** Opening Material for this exercise block **

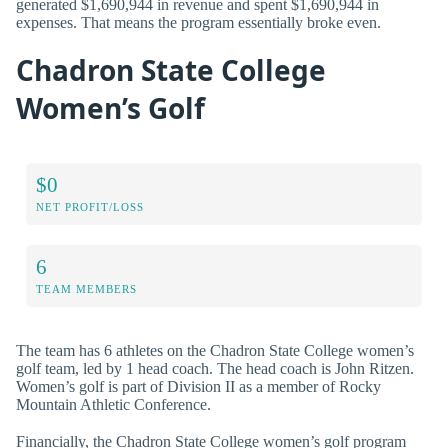
generated $1,690,944 in revenue and spent $1,690,944 in
expenses. That means the program essentially broke even.
Chadron State College
Women’s Golf
$0
NET PROFIT/LOSS
6
TEAM MEMBERS
The team has 6 athletes on the Chadron State College women’s
golf team, led by 1 head coach. The head coach is John Ritzen.
Women’s golf is part of Division II as a member of Rocky
Mountain Athletic Conference.
Financially, the Chadron State College women’s golf program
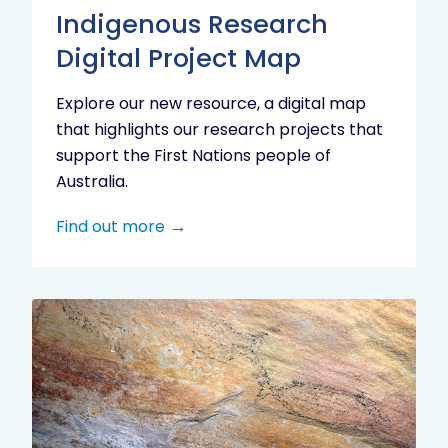
Indigenous Research
Digital Project Map
Explore our new resource, a digital map
that highlights our research projects that
support the First Nations people of
Australia.
Find out more
Aboriginal
cultural
heritage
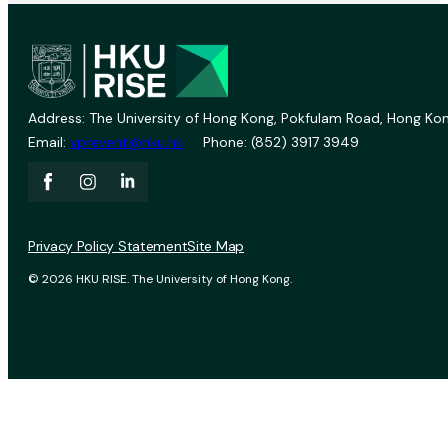
Address: The University of Hong Kong, Pokfulam Road, Hong Kon
Email:
vprevent@hku.hk
Phone: (852) 3917 3949
Privacy Policy Statement
Site Map
© 2026 HKU RISE. The University of Hong Kong.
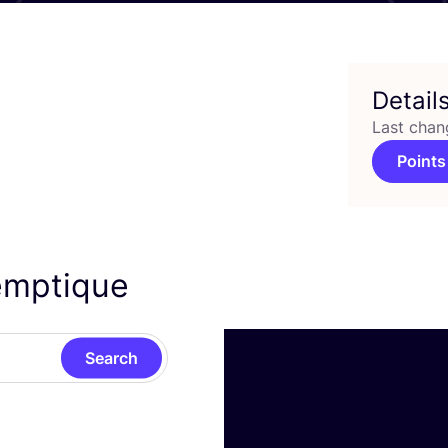
Detail
Last chan
Points
Hemptique
Search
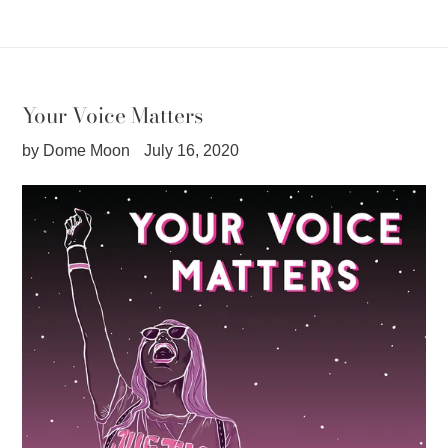
Your Voice Matters
by Dome Moon
July 16, 2020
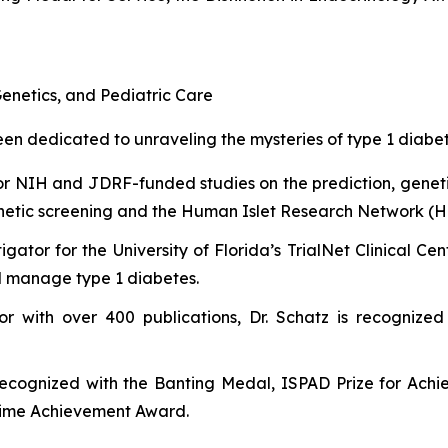
enetics, and Pediatric Care
n dedicated to unraveling the mysteries of type 1 diabetes
or NIH and JDRF-funded studies on the prediction, genet
etic screening and the Human Islet Research Network (H
tigator for the University of Florida’s TrialNet Clinical 
nd manage type 1 diabetes.
or with over 400 publications, Dr. Schatz is recognized
recognized with the Banting Medal, ISPAD Prize for Ach
etime Achievement Award.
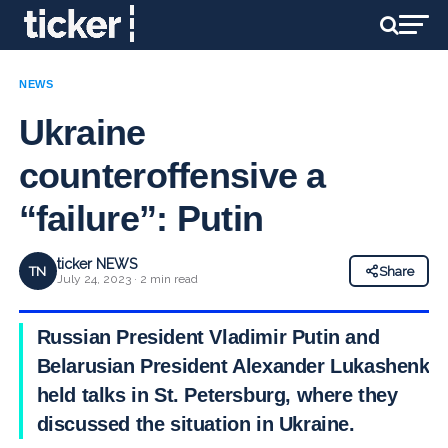
NEWS
Ukraine
counteroffensive a
“failure”: Putin
ticker NEWS
TN
Share
July 24, 2023 · 2 min read
Russian President Vladimir Putin and
Belarusian President Alexander Lukashenko
held talks in St. Petersburg, where they
discussed the situation in Ukraine.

** Closing Material for this exercise block **

• **To-do item**
Taking the records above, retype every line from the one with "n dedicated to" down to the one with "or with over", exactly and with nothing else.

• **Task output**
n dedicated to unraveling the mysteries of type 1 diabetes
or NIH and JDRF-funded studies on the prediction, genet
etic screening and the Human Islet Research Network (H
tigator for the University of Florida’s TrialNet Clinical 
nd manage type 1 diabetes.
or with over 400 publications, Dr. Schatz is recognized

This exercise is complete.